I cannot think of a sandwich shop in the US that has premade sandwiches.  It seems to me that one of the things the Subways, Quiznos, and the others are after with the don’t make it until it’s order deal is to prove that their food is fresh.  Blimpie’s for example doesn’t even slice the meat and cheese until you’ve put your order in.  Despite being premade, the sandwiches at Pret always tasted fresh and satisfying because they were made with solid food such as dense, but small bread, and chunks of chicken meat.  The chain’s website explains the secret: “Pret opened in London in 1986. College friends, Sinclair and Julian, made proper sandwiches avoiding the obscure chemicals, additives and preservatives common to so much of the ‘prepared’ and ‘fast’ food on the market today….They created the sort of food they craved but couldn’t find anywhere else.”  “Our partners drop off the very best ingredients to our shops everyday. We don’t mind that good, natural food goes off quickly.

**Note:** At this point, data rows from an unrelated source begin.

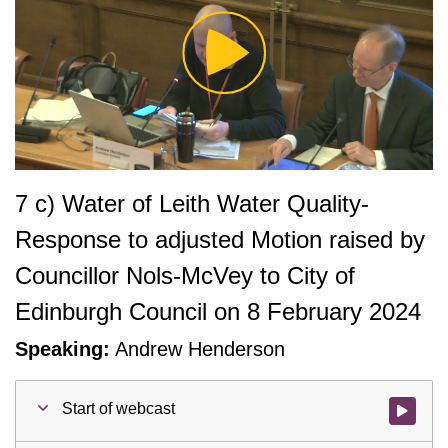
Play
Video
7 c) Water of Leith Water Quality-
Response to adjusted Motion raised by
Councillor Nols-McVey to City of
Edinburgh Council on 8 February 2024
Speaking:
Andrew Henderson
Start of webcast
Watch vid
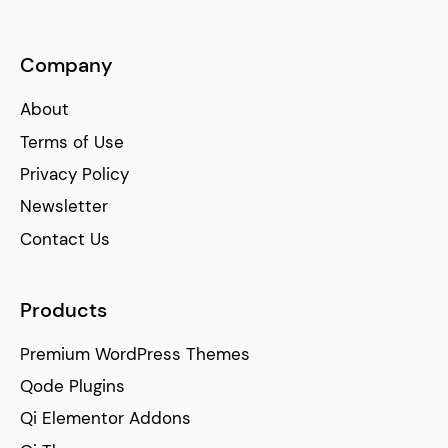
Company
About
Terms of Use
Privacy Policy
Newsletter
Contact Us
Products
Premium WordPress Themes
Qode Plugins
Qi Elementor Addons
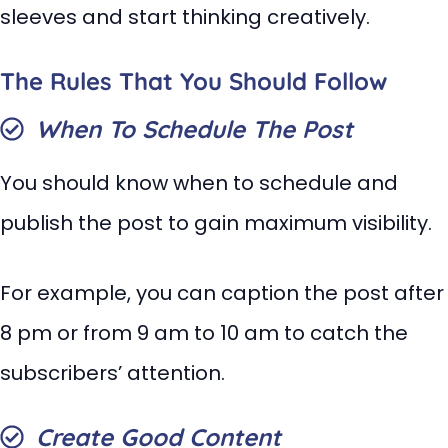
sleeves and start thinking creatively.
The Rules That You Should Follow
When To Schedule The Post
You should know when to schedule and
publish the post to gain maximum visibility.
For example, you can caption the post after
8 pm or from 9 am to 10 am to catch the
subscribers’ attention.
Create Good Content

We don’t keep our sandwiches, baguettes and wraps overnight.”

One of my biggest disappointments on returning home was that I might never get another Pret sandwich (unless they’re still there the next time I’m in London) and instead the only options for buying sandwiches out would be places like Subway and Quiznos.  It was quite devastating.  Like the partners who started the Pret chain, I was going to be craving fresh, “proper” food, but unable to find it anywhere….

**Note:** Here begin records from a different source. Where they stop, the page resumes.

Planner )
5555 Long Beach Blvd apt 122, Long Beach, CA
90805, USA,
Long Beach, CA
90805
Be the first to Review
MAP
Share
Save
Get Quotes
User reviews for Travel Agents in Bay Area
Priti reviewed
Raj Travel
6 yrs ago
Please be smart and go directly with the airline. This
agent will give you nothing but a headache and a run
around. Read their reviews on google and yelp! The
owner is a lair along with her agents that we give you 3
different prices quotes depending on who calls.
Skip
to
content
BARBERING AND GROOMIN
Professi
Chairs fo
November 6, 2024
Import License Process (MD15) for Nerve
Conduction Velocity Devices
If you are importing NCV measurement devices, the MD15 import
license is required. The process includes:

But then, I went to New York City for Christmas.  Walking around the first night there, I was thrilled to spot not one, but two Prets.  Needless to say, I went there every opportunity I got.  The options were somewhat different, particularly the chips–there were only boring, regular American flavors and styles to choose from (though they still weren’t national brands like Lays)–but the food was still good.  The egg salad wrap was melt-in-your-mouth delicious.  The roast beef, arugula, mustard-mayo and chicken, bacon, mayo baguettes were also yummy.  They also had the Pret Ginger Beer Soda, which tasted as yummy as the Ginger Beer I had in London, both Pret and non-Pret.  I’ve found Ginger Beer in Pittsburgh, but it’s just not the same.

It turns out that Pret a Manger has set up locations in New York, Boston, Chicago, and Washington, D.C.  As Chicago is one of the next US Cities I hope to visit, I know I will be getting another Pret sandwich soon.  I wonder though, if the large, diverse populations of these cities are necessary for a place like Pret a Manger to be successful.  Is it possible for a truly fresh sandwich shop to succeed (and set up multiple branches) in a smaller, less diverse city like Pittsburgh?